» **Extracted data**
---
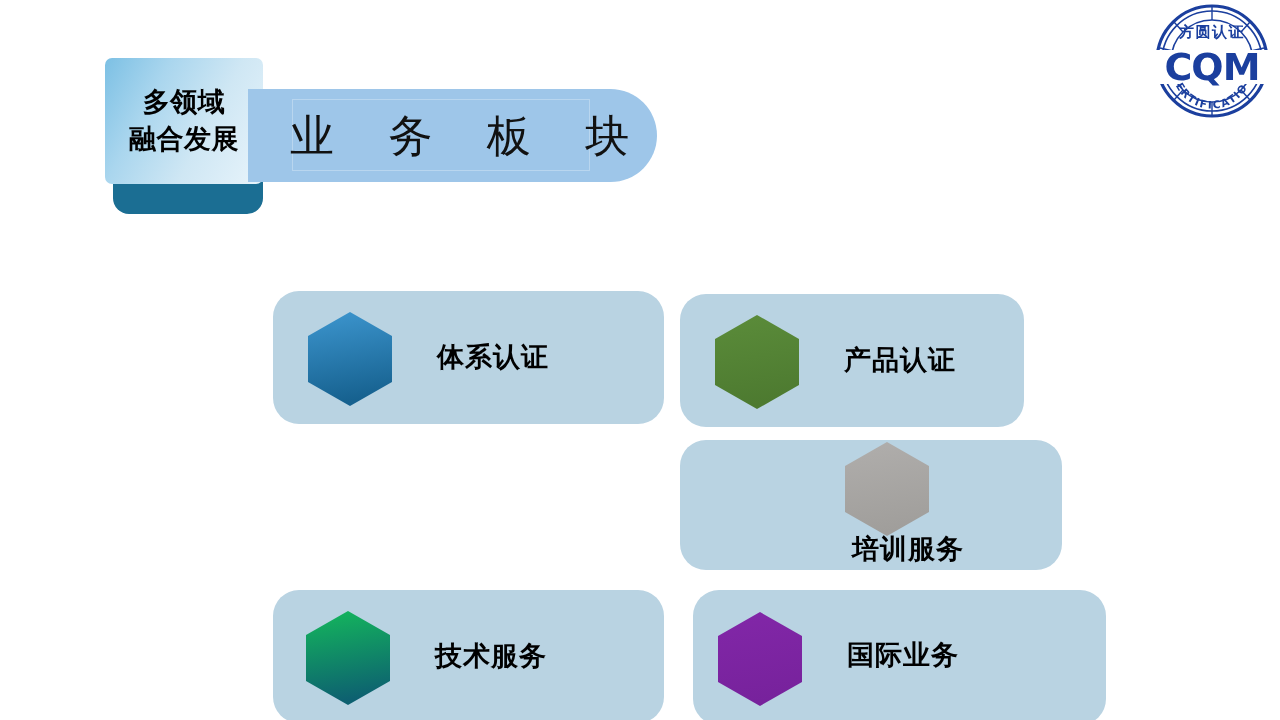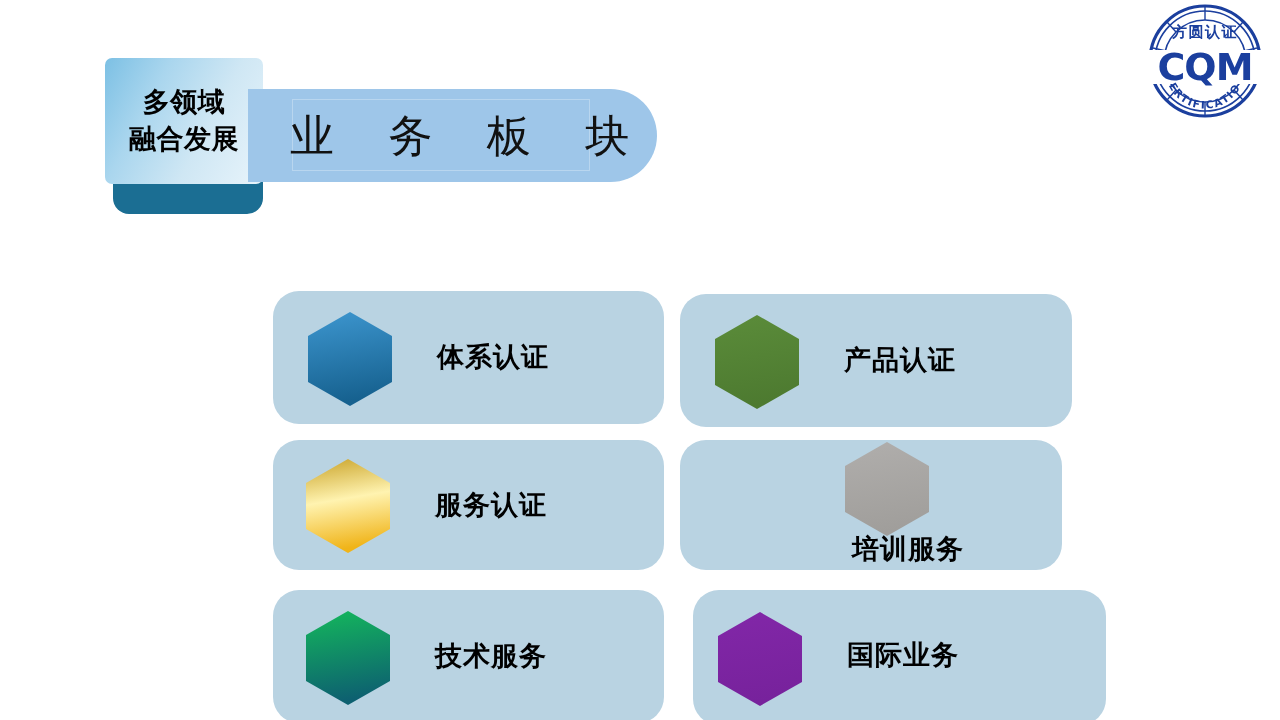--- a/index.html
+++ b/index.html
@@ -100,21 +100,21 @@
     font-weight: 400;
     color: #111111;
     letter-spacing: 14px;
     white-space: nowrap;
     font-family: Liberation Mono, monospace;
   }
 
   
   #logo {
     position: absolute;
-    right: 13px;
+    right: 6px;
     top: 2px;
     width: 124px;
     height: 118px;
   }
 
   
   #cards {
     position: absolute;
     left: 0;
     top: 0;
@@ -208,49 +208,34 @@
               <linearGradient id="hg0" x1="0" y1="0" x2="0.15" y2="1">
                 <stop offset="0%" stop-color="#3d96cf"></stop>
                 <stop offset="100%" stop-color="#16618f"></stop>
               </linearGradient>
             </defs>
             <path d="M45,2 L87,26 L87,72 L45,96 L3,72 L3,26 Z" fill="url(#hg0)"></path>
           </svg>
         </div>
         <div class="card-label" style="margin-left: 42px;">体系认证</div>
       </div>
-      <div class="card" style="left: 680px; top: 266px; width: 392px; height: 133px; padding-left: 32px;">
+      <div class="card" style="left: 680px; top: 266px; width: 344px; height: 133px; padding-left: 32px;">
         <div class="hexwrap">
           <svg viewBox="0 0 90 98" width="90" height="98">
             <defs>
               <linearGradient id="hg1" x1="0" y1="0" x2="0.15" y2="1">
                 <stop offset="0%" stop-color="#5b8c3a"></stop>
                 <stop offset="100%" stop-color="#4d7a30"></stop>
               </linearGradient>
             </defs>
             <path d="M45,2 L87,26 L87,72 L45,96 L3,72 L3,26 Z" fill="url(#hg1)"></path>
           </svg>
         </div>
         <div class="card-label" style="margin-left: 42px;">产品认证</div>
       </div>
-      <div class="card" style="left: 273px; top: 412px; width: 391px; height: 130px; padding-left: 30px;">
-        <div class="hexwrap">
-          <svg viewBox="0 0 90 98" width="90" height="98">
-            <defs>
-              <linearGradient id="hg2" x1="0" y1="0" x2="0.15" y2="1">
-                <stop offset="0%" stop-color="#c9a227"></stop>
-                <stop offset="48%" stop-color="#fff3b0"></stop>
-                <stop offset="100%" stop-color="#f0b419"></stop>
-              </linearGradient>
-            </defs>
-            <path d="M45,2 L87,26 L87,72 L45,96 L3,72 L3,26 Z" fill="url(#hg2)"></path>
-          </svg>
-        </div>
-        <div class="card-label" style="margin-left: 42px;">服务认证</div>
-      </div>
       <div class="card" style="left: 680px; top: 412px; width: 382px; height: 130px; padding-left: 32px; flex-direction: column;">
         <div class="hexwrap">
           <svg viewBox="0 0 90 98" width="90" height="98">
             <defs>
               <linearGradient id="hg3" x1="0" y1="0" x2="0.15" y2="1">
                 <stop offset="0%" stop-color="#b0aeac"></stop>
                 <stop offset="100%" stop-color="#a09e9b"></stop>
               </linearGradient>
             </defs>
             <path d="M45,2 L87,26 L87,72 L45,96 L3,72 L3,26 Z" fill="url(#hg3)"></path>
---
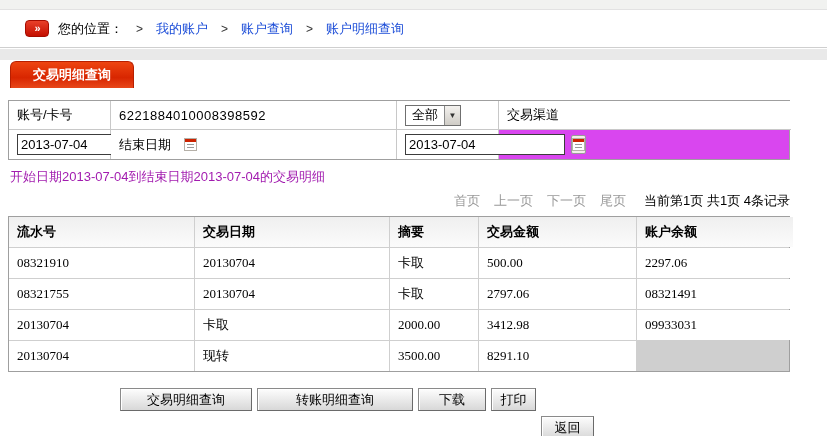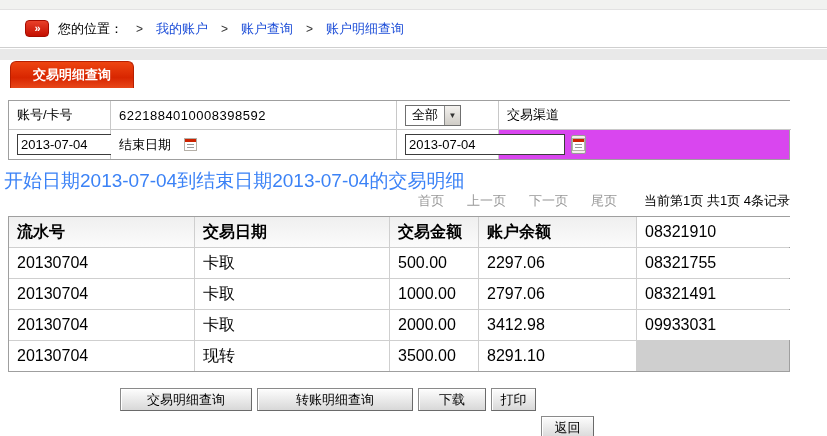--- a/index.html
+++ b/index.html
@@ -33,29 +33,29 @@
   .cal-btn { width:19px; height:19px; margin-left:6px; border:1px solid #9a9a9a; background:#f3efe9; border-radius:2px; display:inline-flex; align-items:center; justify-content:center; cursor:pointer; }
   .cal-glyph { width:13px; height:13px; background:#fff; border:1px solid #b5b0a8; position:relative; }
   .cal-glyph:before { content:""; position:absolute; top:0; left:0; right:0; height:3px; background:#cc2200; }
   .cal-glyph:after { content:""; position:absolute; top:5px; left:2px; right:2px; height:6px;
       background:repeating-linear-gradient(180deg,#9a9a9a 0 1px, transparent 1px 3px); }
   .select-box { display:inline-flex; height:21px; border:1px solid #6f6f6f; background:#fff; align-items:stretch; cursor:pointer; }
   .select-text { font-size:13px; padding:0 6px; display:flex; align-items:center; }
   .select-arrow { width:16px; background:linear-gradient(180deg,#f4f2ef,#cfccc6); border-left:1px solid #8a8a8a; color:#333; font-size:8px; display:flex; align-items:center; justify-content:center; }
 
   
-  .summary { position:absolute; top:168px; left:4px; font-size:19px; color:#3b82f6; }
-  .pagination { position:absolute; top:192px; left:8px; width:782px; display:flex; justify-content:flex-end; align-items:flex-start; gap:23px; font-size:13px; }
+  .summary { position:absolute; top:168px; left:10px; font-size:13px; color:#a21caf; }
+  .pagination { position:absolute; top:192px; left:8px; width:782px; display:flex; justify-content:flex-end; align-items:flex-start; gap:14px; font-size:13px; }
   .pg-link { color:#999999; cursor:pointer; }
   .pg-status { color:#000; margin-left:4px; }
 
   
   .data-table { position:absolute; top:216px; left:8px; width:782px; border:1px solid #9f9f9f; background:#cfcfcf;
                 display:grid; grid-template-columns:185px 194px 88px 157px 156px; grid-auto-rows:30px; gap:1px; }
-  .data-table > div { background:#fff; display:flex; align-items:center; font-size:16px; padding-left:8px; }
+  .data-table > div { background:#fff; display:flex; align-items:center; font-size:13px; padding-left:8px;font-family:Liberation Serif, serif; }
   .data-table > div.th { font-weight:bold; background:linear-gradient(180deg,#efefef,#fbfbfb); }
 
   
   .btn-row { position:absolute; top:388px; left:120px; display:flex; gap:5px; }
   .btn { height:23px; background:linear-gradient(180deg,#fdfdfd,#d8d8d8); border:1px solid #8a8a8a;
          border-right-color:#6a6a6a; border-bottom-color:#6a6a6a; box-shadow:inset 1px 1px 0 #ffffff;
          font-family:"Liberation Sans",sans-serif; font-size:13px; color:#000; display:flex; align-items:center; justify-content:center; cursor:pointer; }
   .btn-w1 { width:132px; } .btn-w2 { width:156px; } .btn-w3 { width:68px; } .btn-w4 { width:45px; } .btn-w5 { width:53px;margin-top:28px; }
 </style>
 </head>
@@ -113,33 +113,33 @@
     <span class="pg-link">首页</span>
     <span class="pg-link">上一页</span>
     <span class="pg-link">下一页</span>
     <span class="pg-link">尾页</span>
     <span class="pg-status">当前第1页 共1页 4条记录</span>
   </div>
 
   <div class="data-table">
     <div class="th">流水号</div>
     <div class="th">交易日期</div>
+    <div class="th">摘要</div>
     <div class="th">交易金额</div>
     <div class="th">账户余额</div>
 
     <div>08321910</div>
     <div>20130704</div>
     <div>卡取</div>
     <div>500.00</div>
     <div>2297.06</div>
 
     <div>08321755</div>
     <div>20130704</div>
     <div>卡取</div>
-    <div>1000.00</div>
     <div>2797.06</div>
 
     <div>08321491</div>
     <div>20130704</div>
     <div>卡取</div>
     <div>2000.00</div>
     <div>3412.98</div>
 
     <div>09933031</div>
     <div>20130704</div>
---
» **Required work**
The response should be the listing above, limited to the lines between the one holding "width:19px; height:19px; margin-left:6px;" and the one holding "0 1px, transparent", inclusive, reproduced exactly.

» **Task solution**
   .cal-btn { width:19px; height:19px; margin-left:6px; border:1px solid #9a9a9a; background:#f3efe9; border-radius:2px; display:inline-flex; align-items:center; justify-content:center; cursor:pointer; }
   .cal-glyph { width:13px; height:13px; background:#fff; border:1px solid #b5b0a8; position:relative; }
   .cal-glyph:before { content:""; position:absolute; top:0; left:0; right:0; height:3px; background:#cc2200; }
   .cal-glyph:after { content:""; position:absolute; top:5px; left:2px; right:2px; height:6px;
       background:repeating-linear-gradient(180deg,#9a9a9a 0 1px, transparent 1px 3px); }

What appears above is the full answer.